Eram monótonos os dias no sítio do furo da Sapucaia. Padre Antônio de Morais acordava ao romper d’alva, quando os japins, no alto da mangueira do terreiro, começavam a executar a ópera-cômica cotidiana, imitando o canto dos outros pássaros e o assovio dos macacos. Erguia-se molemente da macia rede de alvíssimo linho, a que fora outrora do Padre-Santo João da Mata - espreguiçava-se, desarticulava as mandíbulas em lânguidos bocejos, e depois de respirar por algum tempo no copiar a brisa matutina, caminhava para o porto, onde não tardava a chegar a Clarinha, de cabelos soltos e olhos pisados, vestindo uma simples saia de velha chita desmaiada e um cabeção de canículo enxovalhado. Metiam-se ambos no rio, depois de se terem despido pudicamente, ele oculto por uma árvore, ela acocorada ao pé da tosca ponte do porto, resguardando-se da indiscrição do sol com a roupa enrodilhada por sobre a cabeça e o tronco. Depois do banho longo, gostoso, entremeado de apostas alegres, vestiam-se com idênticas precauções de modéstia, e voltavam para a casa, lado a lado, ela falando em mil coisas, ele pensando apenas que o seu colega João da Mata vivera com a Benedita da mesma maneira que ele estava vivendo com a Clarinha. Quando chegavam a casa, ele ficava a passear na varanda, para provocar a reação do calor, preparando um cigarro enquanto ela lhe ia arranjar o café com leite.
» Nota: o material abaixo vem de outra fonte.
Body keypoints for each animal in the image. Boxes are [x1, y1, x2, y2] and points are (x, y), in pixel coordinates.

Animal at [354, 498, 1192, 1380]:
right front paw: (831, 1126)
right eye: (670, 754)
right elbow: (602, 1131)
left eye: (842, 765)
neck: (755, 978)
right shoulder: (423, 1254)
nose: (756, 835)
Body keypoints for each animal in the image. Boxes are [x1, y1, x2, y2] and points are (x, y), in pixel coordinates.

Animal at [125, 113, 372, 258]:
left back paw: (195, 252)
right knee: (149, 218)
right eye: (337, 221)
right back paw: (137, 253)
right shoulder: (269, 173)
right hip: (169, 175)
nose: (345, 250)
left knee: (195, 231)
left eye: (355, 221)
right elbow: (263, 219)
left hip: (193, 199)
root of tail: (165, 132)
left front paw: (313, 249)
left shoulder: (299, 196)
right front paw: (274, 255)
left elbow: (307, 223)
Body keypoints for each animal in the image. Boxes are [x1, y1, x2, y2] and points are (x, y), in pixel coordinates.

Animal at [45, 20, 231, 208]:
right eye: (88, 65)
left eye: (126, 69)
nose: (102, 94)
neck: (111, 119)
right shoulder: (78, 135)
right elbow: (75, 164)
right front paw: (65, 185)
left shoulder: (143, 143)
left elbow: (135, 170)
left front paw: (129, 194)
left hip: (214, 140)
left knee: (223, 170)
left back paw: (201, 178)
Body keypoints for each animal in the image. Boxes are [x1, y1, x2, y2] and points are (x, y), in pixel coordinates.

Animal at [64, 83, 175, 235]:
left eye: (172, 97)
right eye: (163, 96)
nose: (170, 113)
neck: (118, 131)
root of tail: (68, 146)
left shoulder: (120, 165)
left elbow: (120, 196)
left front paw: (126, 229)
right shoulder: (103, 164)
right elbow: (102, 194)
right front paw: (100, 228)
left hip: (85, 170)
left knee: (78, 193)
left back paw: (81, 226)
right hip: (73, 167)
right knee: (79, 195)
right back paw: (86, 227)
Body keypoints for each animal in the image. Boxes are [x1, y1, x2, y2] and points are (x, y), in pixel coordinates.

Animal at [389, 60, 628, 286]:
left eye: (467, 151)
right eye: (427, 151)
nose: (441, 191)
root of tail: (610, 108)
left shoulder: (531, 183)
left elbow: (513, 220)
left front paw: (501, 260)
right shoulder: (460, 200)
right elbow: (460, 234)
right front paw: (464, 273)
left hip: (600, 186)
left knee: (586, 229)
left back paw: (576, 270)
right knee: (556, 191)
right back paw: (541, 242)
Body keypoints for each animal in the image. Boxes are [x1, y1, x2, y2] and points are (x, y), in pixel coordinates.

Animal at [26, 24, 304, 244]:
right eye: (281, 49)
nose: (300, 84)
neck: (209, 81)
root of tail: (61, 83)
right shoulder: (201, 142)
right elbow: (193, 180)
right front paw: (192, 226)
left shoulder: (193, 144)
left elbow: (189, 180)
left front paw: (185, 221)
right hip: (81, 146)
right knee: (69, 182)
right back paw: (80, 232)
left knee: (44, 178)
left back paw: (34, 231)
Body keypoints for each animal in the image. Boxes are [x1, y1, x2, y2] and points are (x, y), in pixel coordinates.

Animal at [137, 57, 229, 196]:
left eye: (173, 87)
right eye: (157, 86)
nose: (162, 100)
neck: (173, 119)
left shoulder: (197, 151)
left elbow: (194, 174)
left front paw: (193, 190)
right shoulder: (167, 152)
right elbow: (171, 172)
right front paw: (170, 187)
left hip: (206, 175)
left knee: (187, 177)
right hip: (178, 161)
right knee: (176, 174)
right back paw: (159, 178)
João Pimenta e Felisberto passavam para o banho, depois de uma volta pelo cacaual e pela malhada, a ver como ia aquilo. Servido o café com leite, auxiliado de grossas bolachas de carregação ou de farinha-d’água, os dois tapuios saíam para a pesca, para a caça ou iam cuidar da sua lavourazinha. A rapariga entretinha-se em ligeiros arranjos de casa, em companhia de Faustina, a preta velha, e ele, para descansar da escandalosa mandriice, atirava o corpo para o fundo duma excelente maqueira de tucum, armada no copiar - para as sestas do defunto Padre-Santo. A Clarinha desembaraçava-se dos afazeres domésticos, e vinha ter com ele, e então o Padre, deitado a fio comprido, e ela sentada na beira da rede passavam longas horas num abandono de si e num esquecimento do mundo, apenas entrecortado de raros monossílabos, como se se contentassem com o prazer de se sentirem viver um junto do outro, e de se amarem livremente à face daquela esplendorosa natureza, que num concerto harmonioso entoava um epitalâmio eterno.
"O Missionário", Inglês de Sousa
(Inglês de Sousa nasceu no dia 28 de Dezembro de 1853. Morreu em 1918.)